Dans cette affaire, l’examen des faits et des pièces a conduit la Cour d’appel de Paris à considérer que la rupture brutale des relations était établie sur le fondement de l’article L. 442-6, I, 5° du code de commerce.
En l’espèce, quatre célèbres sociétés de parfums fabriquent et vendent du parfum par l’intermédiaire d’un réseau de distribution sélective et sont à ce titre en relation avec la société N.P., distributeur agréé. Les parties étaient en relations depuis de nombreuses années et, aux termes des différents contrats qui les liaient, la société N.P. était tenue de ne vendre les produits qu’à des consommateurs directs et sur son point de vente agréé exclusivement et les ventes aux comités d’entreprises étaient soumises au respect de conditions particulières.
Le distributeur souhaite créer un site internet pour vendre ses articles en ligne et, conformément à ses obligations contractuelles, il demande l’agrément de ses partenaires mais aucune réponse ne lui est apportée ; il reçoit en revanche des courriers rédigés en termes identiques de la part de chacun des parfumeurs, pour lui indiquer qu’ils résilient leurs contrats en raison des différents manquements commis par le distributeur à ses obligations contractuelles (ventes réalisées hors du point de vente agréé, ventes par correspondance et à des comités d’entreprises ne respectant pas les termes des contrats). Les parfumeurs se fondaient sur différents procès-verbaux.
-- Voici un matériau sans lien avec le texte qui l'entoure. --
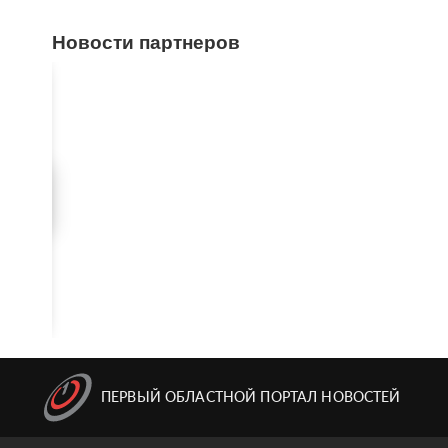
Новости партнеров
ПЕРВЫЙ ОБЛАСТНОЙ ПОРТАЛ НОВОСТЕЙ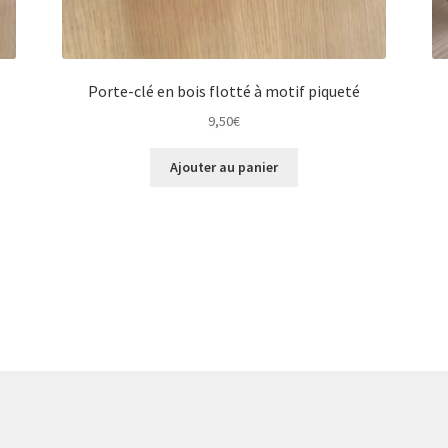
Porte-clé en bois flotté à motif piqueté
9,50
€
Ajouter au panier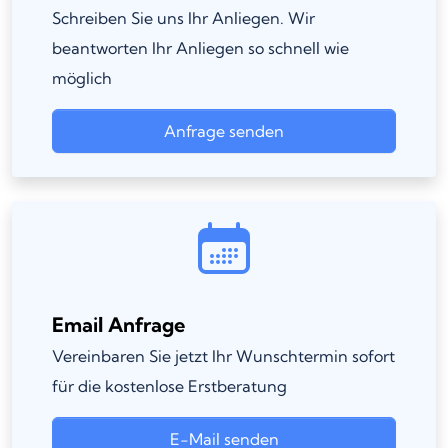
Schreiben Sie uns Ihr Anliegen. Wir
beantworten Ihr Anliegen so schnell wie
möglich
Anfrage senden
Email Anfrage
Vereinbaren Sie jetzt Ihr Wunschtermin sofort
für die kostenlose Erstberatung
E-Mail senden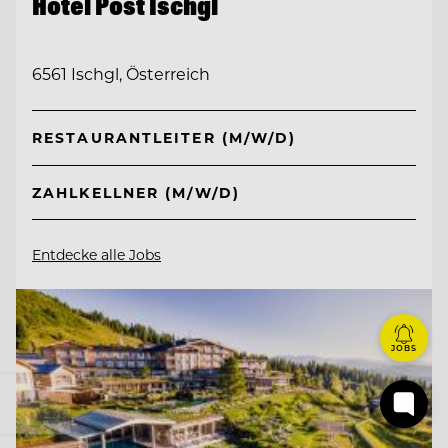
Hotel Post Ischgl
6561 Ischgl, Österreich
RESTAURANTLEITER (M/W/D)
ZAHLKELLNER (M/W/D)
Entdecke alle Jobs
JOBS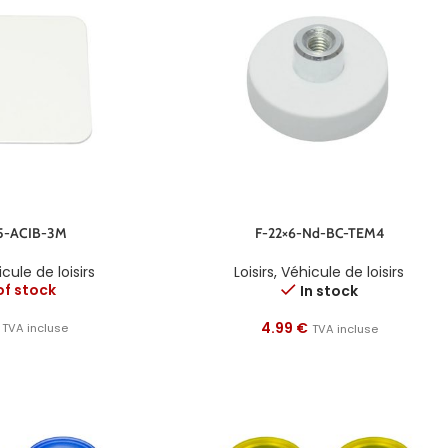
5-ACIB-3M
F-22×6-Nd-BC-TEM4
cule de loisirs
Loisirs
,
Véhicule de loisirs
of stock
In stock
4.99
€
TVA incluse
TVA incluse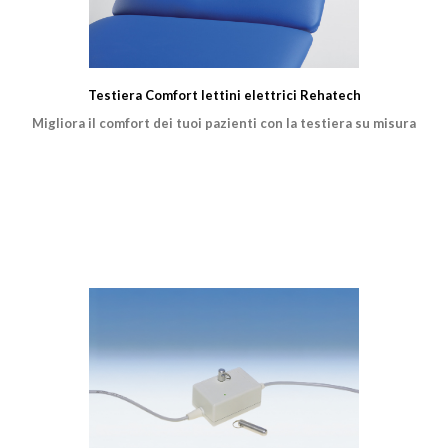
Testiera Comfort lettini elettrici Rehatech
Migliora il comfort dei tuoi pazienti con la testiera su misura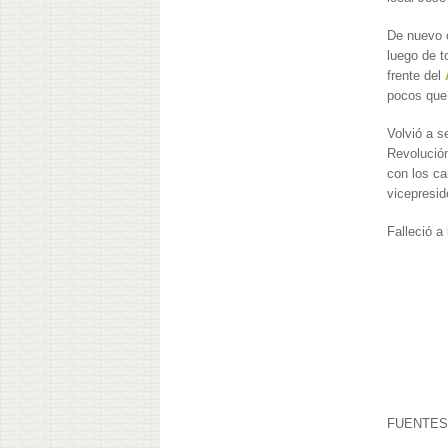
De nuevo 
luego de t
frente del
pocos que 
Volvió a s
Revolución
con los ca
vicepresid
Falleció a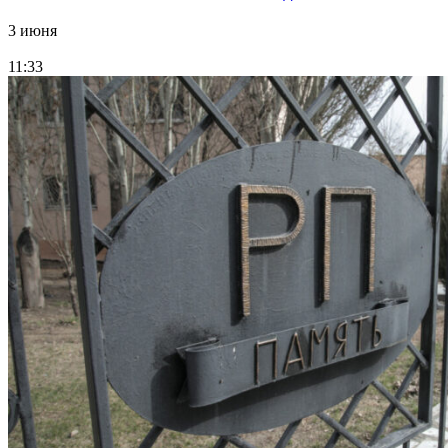
3 июня
11:33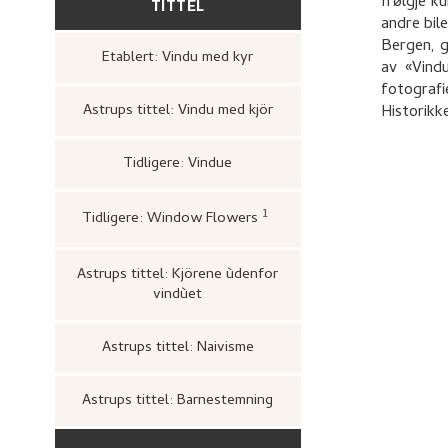
TITTEL
Ifølgje k
andre bil
Bergen, g
Etablert: Vindu med kyr
av «Vindu
fotograf
Astrups tittel: Vindu med kjör
Historikke
Tidligere: Vindue
1
Tidligere: Window Flowers
San Francisco Art Associ
catalogue of the post-exp
in the Department of Fin
Francisco: Panama-Pacific
Astrups tittel: Kjörene ùdenfor
Exposition, [1916]),
vindùet
Astrups tittel: Naivisme
Astrups tittel: Barnestemning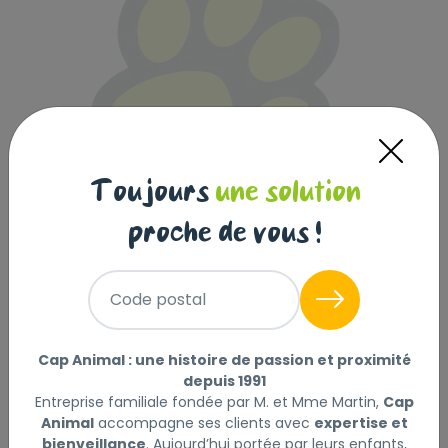
Toujours
une solution
proche de vous !
NATURE'S VARIETY chien Selected
junior poulet 2kg
Code postal
|
Réf : 8410650271378
Cap Animal : une histoire de passion et proximité
NATURE'S VARIETY chien Selected junior poulet 2kg
depuis 1991
Lire la suite
Entreprise familiale fondée par M. et Mme Martin,
Cap
Animal
accompagne ses clients avec
expertise et
bienveillance
. Aujourd’hui portée par leurs enfants,
Ce produit n'est plus disponible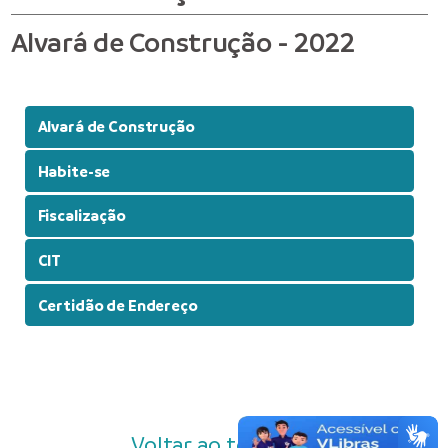
Alvará de Construção - 2022
Alvará de Construção
Habite-se
Fiscalização
CIT
Certidão de Endereço
Voltar ao topo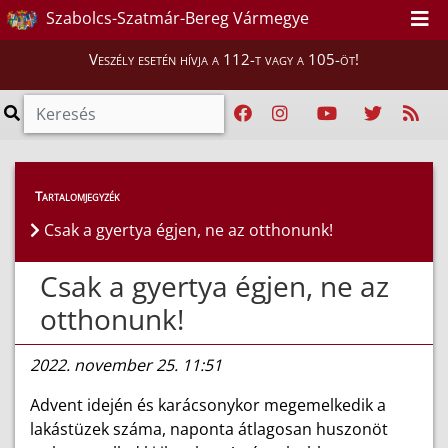
Szabolcs-Szatmár-Bereg Vármegye
Veszély esetén hívja a 112-t vagy a 105-öt!
Híreink
>
Hírek
Tartalomjegyzék
Csak a gyertya égjen, ne az otthonunk!
Csak a gyertya égjen, ne az
otthonunk!
2022. november 25. 11:51
Advent idején és karácsonykor megemelkedik a
lakástüzek száma, naponta átlagosan huszonöt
Le distributeur a assigné ses partenaires, soulevant le caractère anticoncurrentiel de leur refus et la rupture brutale et abusive de leurs relations. La Cour d’appel revient sur la position des premiers juges. Le silence gardé par les parfumeurs suite à la réception de la maquette du site du distributeur équivaut à un refus d’autorisation.
Or, dans le cadre d’un système de distribution sélective, de tels refus ayant pour conséquence l’interdiction d’utiliser Internet pour les ventes de produits constituent des pratiques restrictives de concurrence par objet au sens des articles 101 du TFUE et L. 420-1 du Code de commerce, ces interdictions n’étant pas justifiées eu égard aux propriétés des produits en cause (aucune demande indemnitaire n’est cependant demandée par le distributeur sur ce fondement). Les juges du fond relèvent ensuite que les constats d’huissier avaient en réalité été effectués, non pas par un huissier, mais par une tierce personne, laquelle s’est faussement présentée comme un acheteur, ce qui constitue une provocation à enfreindre les contrats de distribution sélective et, par conséquent, une manœuvre déloyale.
Les constats étant ainsi écartés, aucune pièce ne permet de justifier la résiliation des contrats intervenue sans préavis : la rupture brutale des relations est donc établie sur le fondement de l’article L. 442-6, I, 5° du Code de commerce. Le distributeur a ainsi été indemnisé en raison du préjudice subi mais les juges du fond n’ont pas ordonné sa réintégration au sein des réseaux de distribution des parfumeurs, considérant « qu’il appartient au fabricant d’apprécier, au cas par cas, si les critères de sélection sont satisfaits par le postulant, au regard de critères diversifiés ».